__TASK GOAL__:
Copy out the listing from the line containing "kingdom: Plantae" through the line containing "collector number: 541*", both included, word for word.

__DATA FOR THE TASK__:
>>>

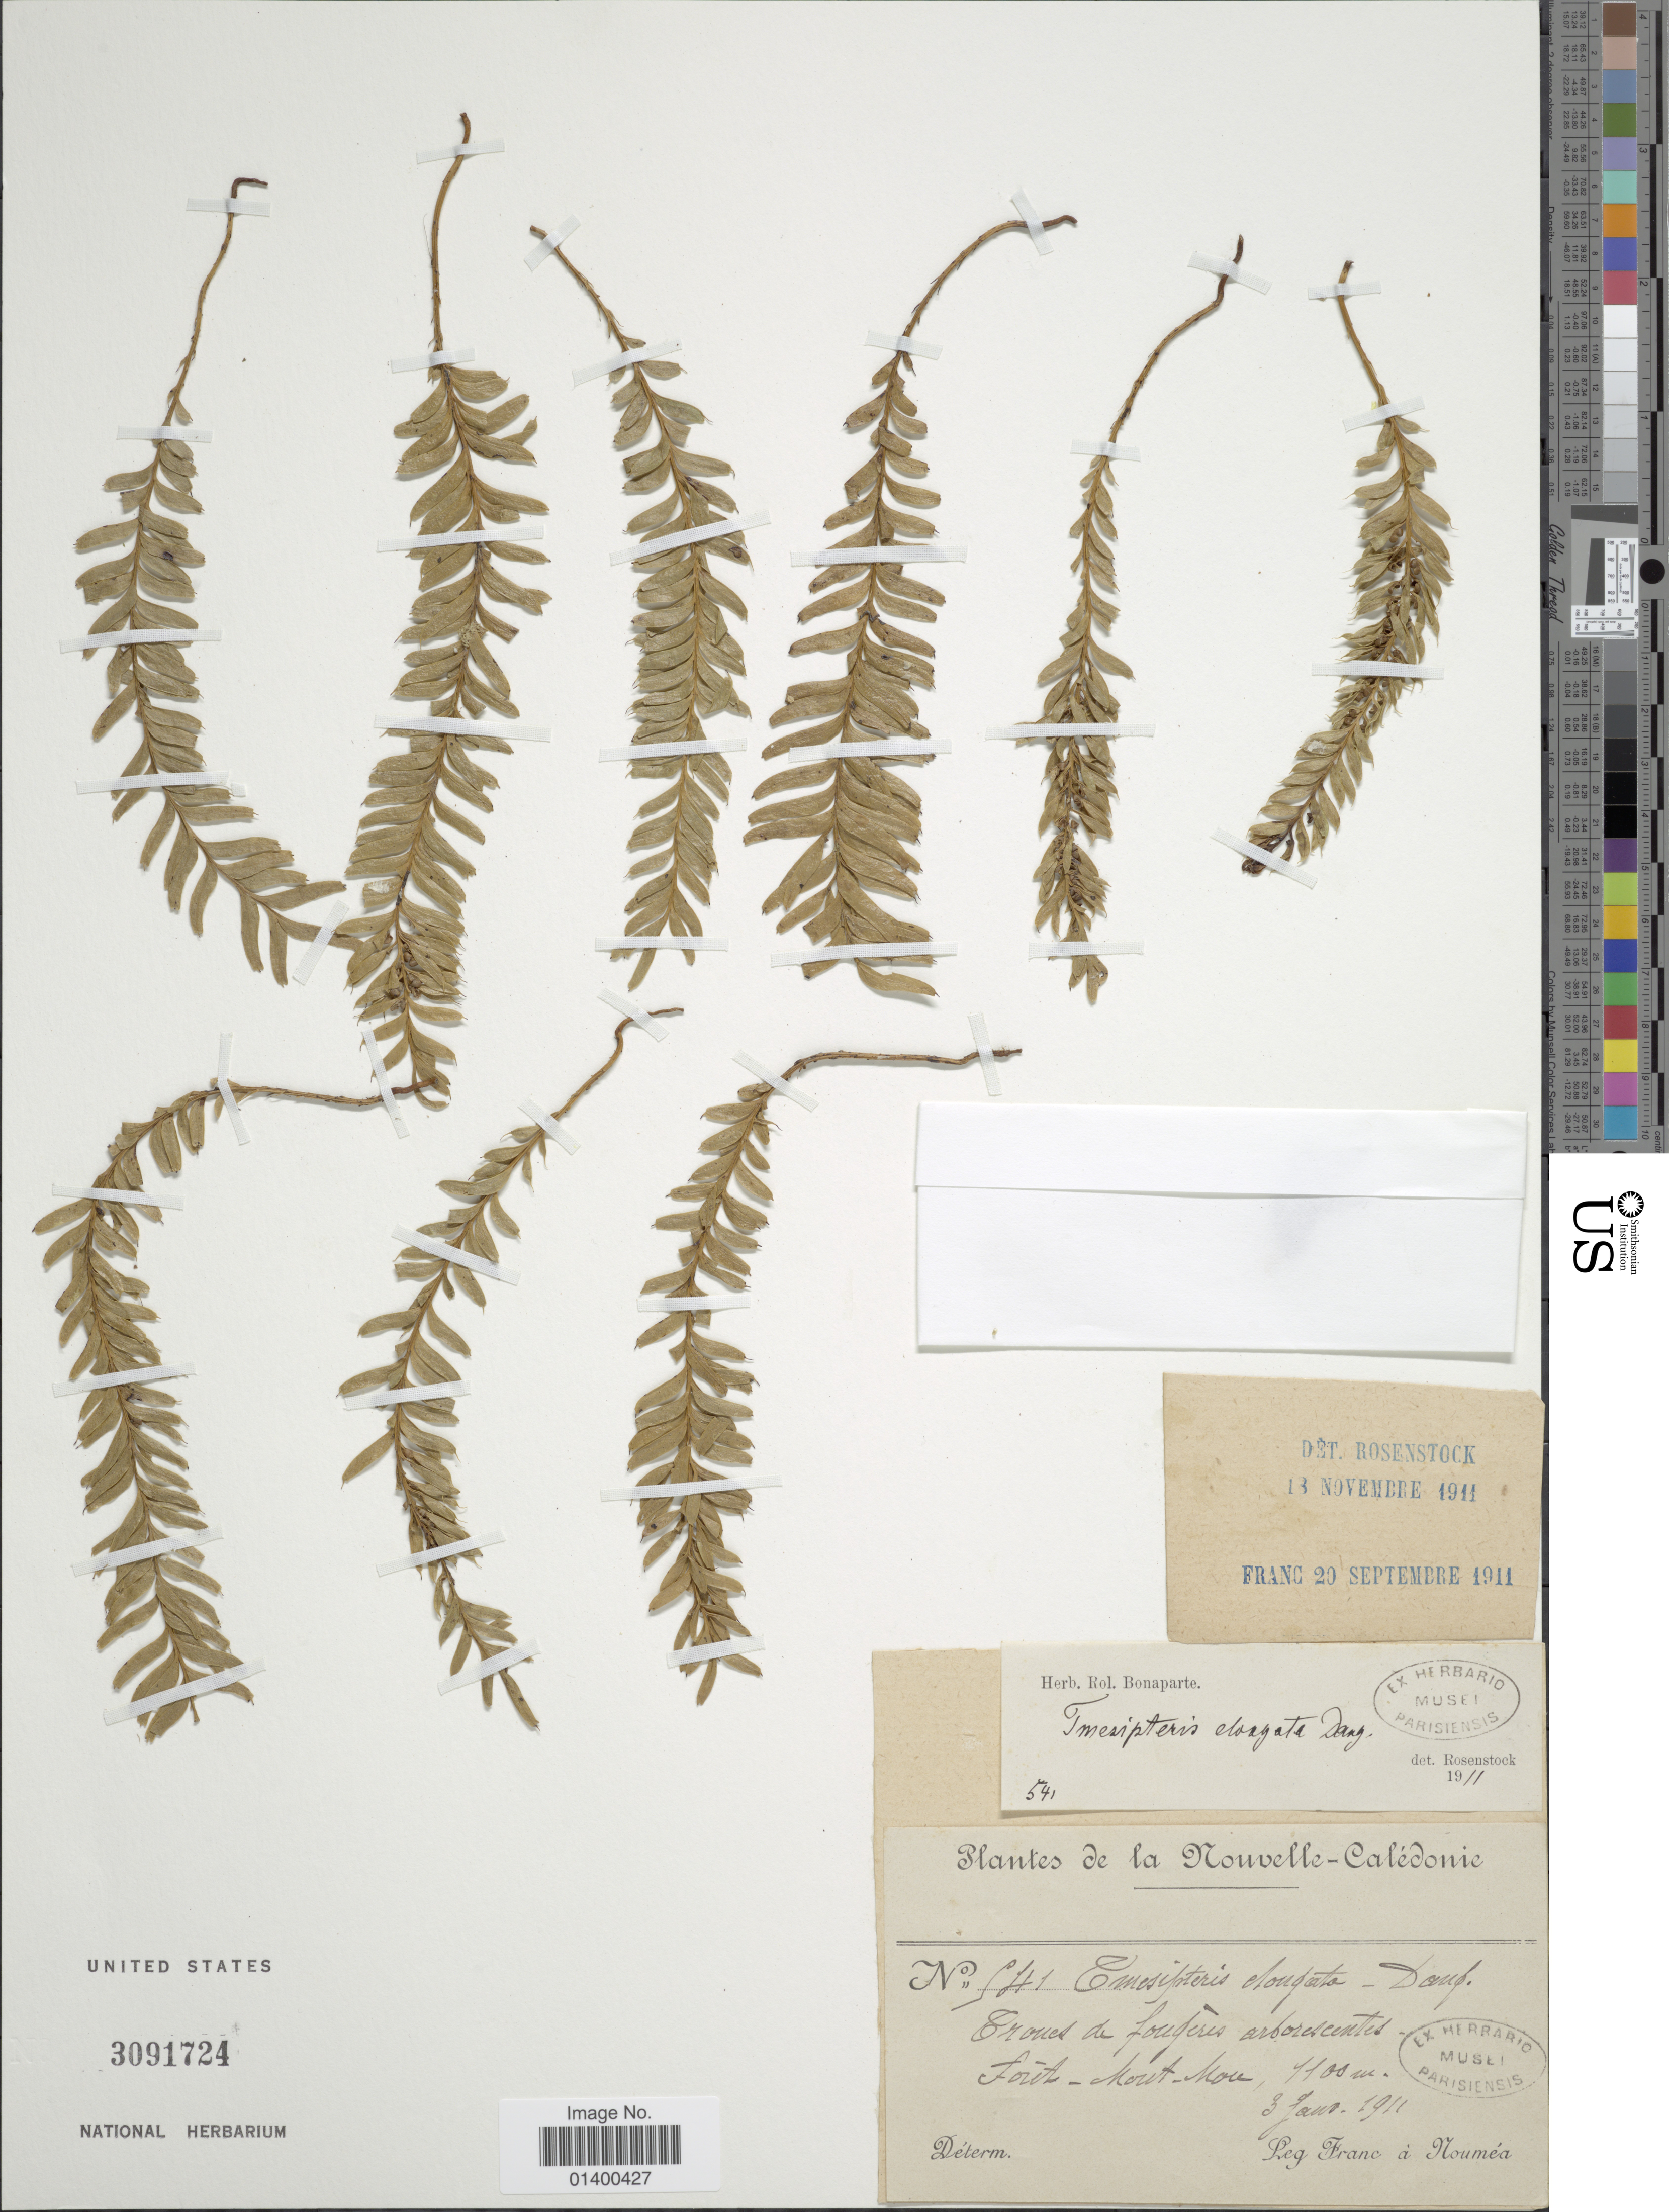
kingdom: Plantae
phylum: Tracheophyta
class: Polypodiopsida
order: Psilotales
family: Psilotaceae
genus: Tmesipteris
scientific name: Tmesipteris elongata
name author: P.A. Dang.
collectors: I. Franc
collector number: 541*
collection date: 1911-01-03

<<<
>>>

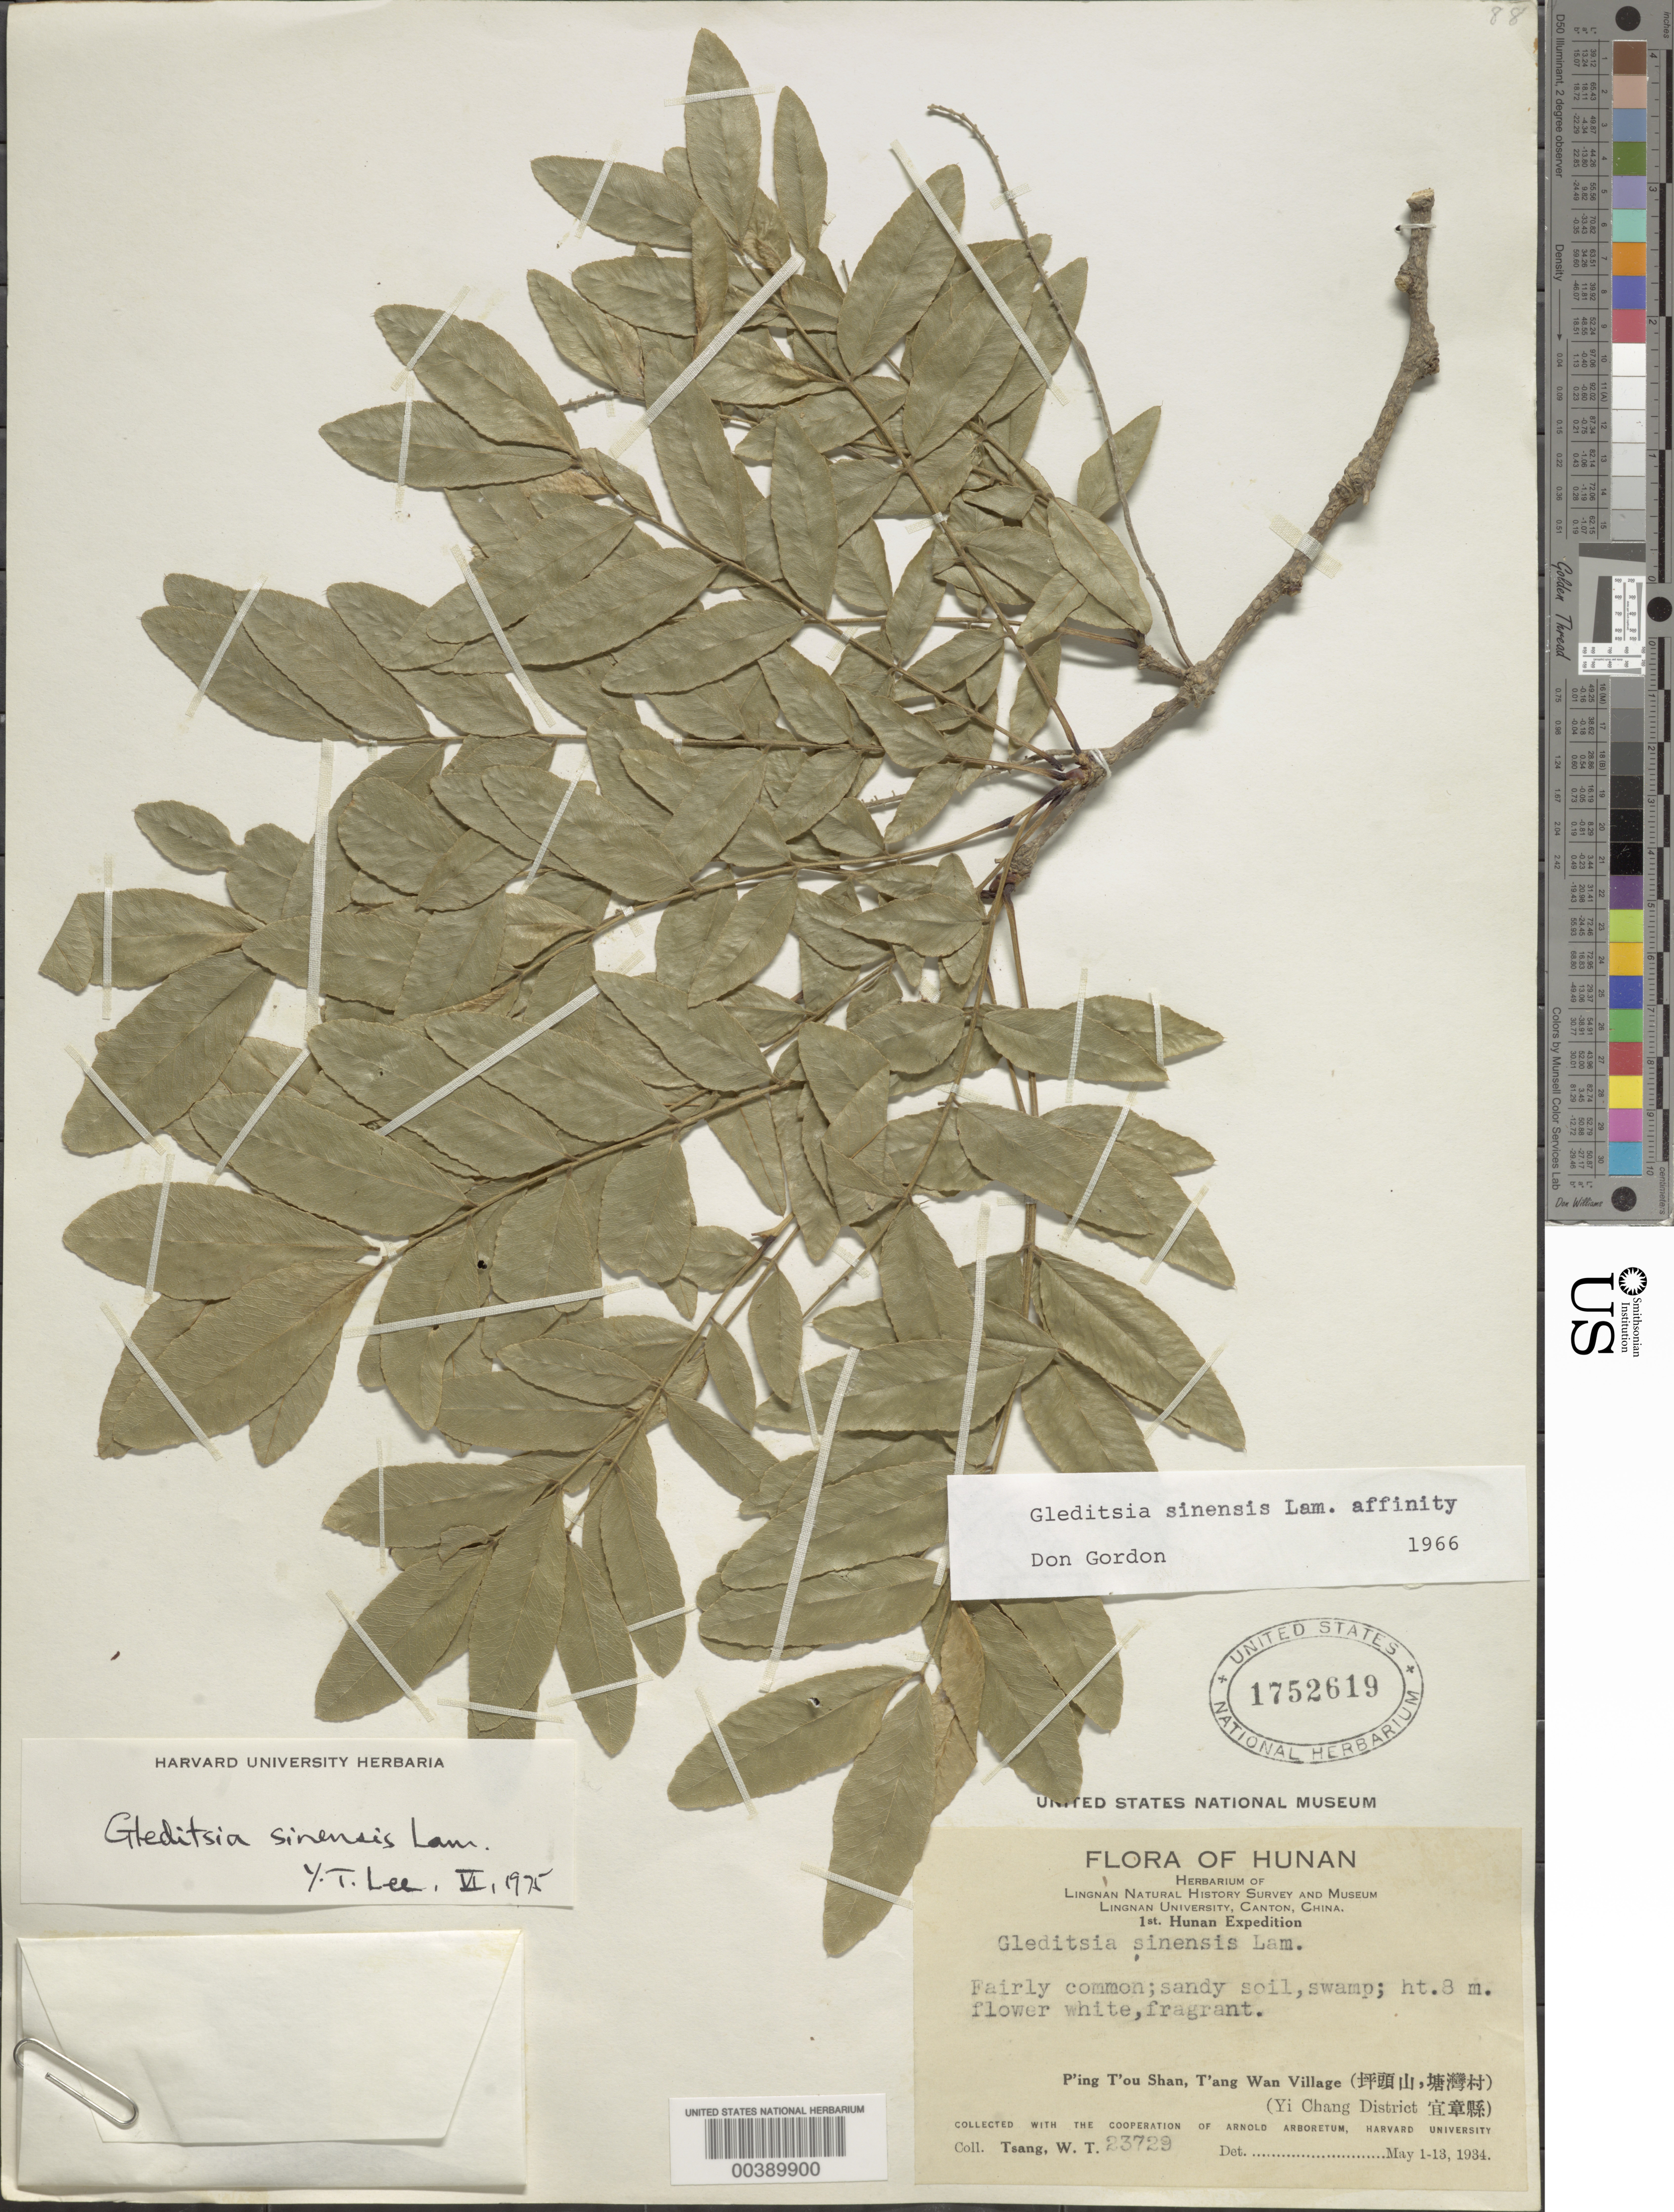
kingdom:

<<<

__RESULT OF THE TASK__:
kingdom: Plantae
phylum: Tracheophyta
class: Polypodiopsida
order: Psilotales
family: Psilotaceae
genus: Tmesipteris
scientific name: Tmesipteris elongata
name author: P.A. Dang.
collectors: I. Franc
collector number: 541*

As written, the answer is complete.